Ludopatia, il governo vuole dare una stretta al gioco: siamo andati nella Las Vegas slovena a due passi dall’Italia
Viaggio nei casinò di Nova Gorica, frequentati quasi esclusivamente da italiani: così, oltre la frontiera, si elude la lotta della politica al gioco d'azzardo. E aumentano le vite piegate dai vizi
Fin da quando vigeva il regime comunista di Tito, le terre dell’odierna ex Jugoslavia sono state pervase da una spessa coltre di contraddizioni. Chi conosce il nord-est italiano sa bene che la sua storia, dal secondo dopoguerra agli anni Novanta, è stata segnata dalla convivenza, molto spesso scomoda, con questo suo vicino “rosso”, che ancora a conflitto mondiale acceso avrebbe voluto inglobare entro i propri confini Gorizia e Trieste.
Non per questo, però, chi viveva sul lato occidentale del confine si rifiutava di oltrepassarlo e i motivi dei loro viaggi non erano limitati al mero acquisto di sigarette, carne e benzina. La Slovenia dell’ovest, in particolare le regioni del Goriška (Goriziano) e dell’Obalno-kraška, è stata infatti storicamente una meta per gli amanti della fortuna: nel 1913 a Portorož (Portorose) venne aperto il primo casinò del Paese, all’epoca territorio dell’Impero austro-ungarico, e tutt’oggi rimane una delle case da gioco slovene più antiche e ancora aperte.
Oggi “Casinos Portorose – since 1913” è diventato un marchio che raggruppa quattro strutture della località turistica, d’estate presa d’assedio da yacht e bolidi provenienti da tutta Europa: un giro d’affari nato prima della dissoluzione della Repubblica Federale, che attirò perfino le esigenze di riciclare denaro di Felice Maniero, come raccontato da Ugo Dinello nel libro “Mafia a Nord-Est” (BUR).
Non serve raggiungere le coste dell’alto Adriatico, però, per ritrovarsi circondati da casinò. Appena varcato il confine che divide Gorizia dal proprio alter ego sloveno Nova Gorica, infatti, le luci sfavillanti di insegne e cartelloni pubblicitari seguono lo straniero in ogni suo spostamento: “straniero” perché trovare uno sloveno, tantomeno un novagoriziano, all’interno di uno dei tanti edifici dedicati al gioco d’azzardo è molto difficile.
La legge slovena, infatti, proibisce agli abitanti del luogo di entrarvi per giocare – come accade a Venezia – e basta dare un’occhiata al parcheggio di una di queste strutture per capire la nazionalità dei suoi frequentatori: targhe italiane ovunque. Non che sia una cosa rara vederle in questa zona di confine, ma il fatto che molte riportino le sigle di città venete o di altre regioni lasciano pochi dubbi sul perché siano stazionate lì.

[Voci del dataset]
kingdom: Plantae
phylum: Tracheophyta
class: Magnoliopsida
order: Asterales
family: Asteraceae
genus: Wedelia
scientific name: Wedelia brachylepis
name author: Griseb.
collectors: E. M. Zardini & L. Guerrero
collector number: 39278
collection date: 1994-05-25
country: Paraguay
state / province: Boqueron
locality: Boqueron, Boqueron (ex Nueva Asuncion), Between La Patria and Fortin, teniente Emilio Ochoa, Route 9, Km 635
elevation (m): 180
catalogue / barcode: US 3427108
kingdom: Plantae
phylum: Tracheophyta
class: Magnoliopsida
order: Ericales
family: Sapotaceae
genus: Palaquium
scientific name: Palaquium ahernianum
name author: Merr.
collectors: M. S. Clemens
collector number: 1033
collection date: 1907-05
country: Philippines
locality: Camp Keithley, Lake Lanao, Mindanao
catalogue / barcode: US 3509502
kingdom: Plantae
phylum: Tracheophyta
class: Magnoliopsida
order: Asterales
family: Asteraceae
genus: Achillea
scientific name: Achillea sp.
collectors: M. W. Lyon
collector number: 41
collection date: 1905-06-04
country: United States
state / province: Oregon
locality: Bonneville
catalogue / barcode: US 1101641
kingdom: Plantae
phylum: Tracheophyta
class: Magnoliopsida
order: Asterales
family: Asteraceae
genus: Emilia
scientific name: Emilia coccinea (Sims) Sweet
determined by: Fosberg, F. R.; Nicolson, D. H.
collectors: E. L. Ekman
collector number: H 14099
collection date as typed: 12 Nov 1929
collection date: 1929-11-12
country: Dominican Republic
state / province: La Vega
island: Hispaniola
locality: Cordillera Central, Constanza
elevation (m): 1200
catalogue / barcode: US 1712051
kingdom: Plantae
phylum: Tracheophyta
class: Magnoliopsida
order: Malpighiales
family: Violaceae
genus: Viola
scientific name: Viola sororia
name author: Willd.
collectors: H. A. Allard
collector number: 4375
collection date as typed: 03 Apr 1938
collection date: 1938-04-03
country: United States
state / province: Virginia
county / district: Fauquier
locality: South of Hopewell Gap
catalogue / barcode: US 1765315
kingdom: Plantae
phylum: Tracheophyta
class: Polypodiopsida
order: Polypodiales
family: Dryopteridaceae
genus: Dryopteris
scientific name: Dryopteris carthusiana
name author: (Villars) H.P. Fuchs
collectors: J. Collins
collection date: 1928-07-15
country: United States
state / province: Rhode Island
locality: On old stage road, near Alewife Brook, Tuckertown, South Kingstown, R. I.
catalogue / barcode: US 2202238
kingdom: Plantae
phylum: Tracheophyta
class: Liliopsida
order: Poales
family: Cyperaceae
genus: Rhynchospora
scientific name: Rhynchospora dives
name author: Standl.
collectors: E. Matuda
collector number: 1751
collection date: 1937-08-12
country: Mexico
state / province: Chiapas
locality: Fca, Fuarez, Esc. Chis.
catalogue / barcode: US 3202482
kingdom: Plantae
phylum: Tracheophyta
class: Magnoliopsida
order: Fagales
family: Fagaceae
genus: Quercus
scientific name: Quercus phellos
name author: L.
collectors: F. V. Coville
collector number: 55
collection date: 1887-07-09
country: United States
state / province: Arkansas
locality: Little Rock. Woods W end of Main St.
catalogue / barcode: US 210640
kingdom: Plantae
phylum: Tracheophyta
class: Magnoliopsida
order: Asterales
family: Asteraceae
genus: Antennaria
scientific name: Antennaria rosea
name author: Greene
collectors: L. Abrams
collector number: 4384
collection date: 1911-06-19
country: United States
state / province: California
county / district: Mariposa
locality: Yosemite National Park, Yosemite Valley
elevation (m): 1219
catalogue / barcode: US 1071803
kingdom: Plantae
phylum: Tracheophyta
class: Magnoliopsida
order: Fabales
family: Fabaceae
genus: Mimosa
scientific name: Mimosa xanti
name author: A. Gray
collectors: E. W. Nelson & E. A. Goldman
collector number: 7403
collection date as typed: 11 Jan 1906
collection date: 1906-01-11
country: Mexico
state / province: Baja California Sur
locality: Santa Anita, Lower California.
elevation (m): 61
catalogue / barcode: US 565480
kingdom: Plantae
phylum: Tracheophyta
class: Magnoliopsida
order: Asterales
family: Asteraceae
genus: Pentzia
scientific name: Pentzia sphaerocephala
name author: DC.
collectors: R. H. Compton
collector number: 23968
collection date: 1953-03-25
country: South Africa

◆ LAVORO DA SVOLGERE
1. Secondo l'articolo sui casinò di Nova Gorica, in che anno venne aperto a Portorose il primo casinò del Paese?
2. Riprendi l'articolo sui casinò di Nova Gorica e proseguilo a partire dalla sua ultima frase.

◆ RISPOSTE
1. Venne aperto nel 1913.

2.
È perfino impossibile far finta che non sia cosi: nel solo centro cittadino, si contano tre enormi casinò, senza contare gli altri che si trovano nell’hinterland, sempre a ridosso del confine. In tutto, nella sola Nova Gorica e nei paesini limitrofi, sono presenti poco meno di una decina di colossi di cemento e neon, al cui interno quasi tutti sono anche hotel e ristoranti.
Tra questi, c’è il Perla: un enorme mappamondo bronzeo sul tetto ne indica la posizione a centinaia di metri di distanza, quasi come la sede della redazione del Daily Planet, il giornale in cui lavora Clark Kent-Superman. All’interno, anziché giornalisti alla ricerca di scoop, la “fauna” umana è composta principalmente da persone di mezza età, che affollano le stanze da gioco: uomini in giacca e cravatta e donne in tailleur camminano invece nei corridoi tra le stanze del lussuoso albergo e il sala-congressi, pronti a discutere di affari.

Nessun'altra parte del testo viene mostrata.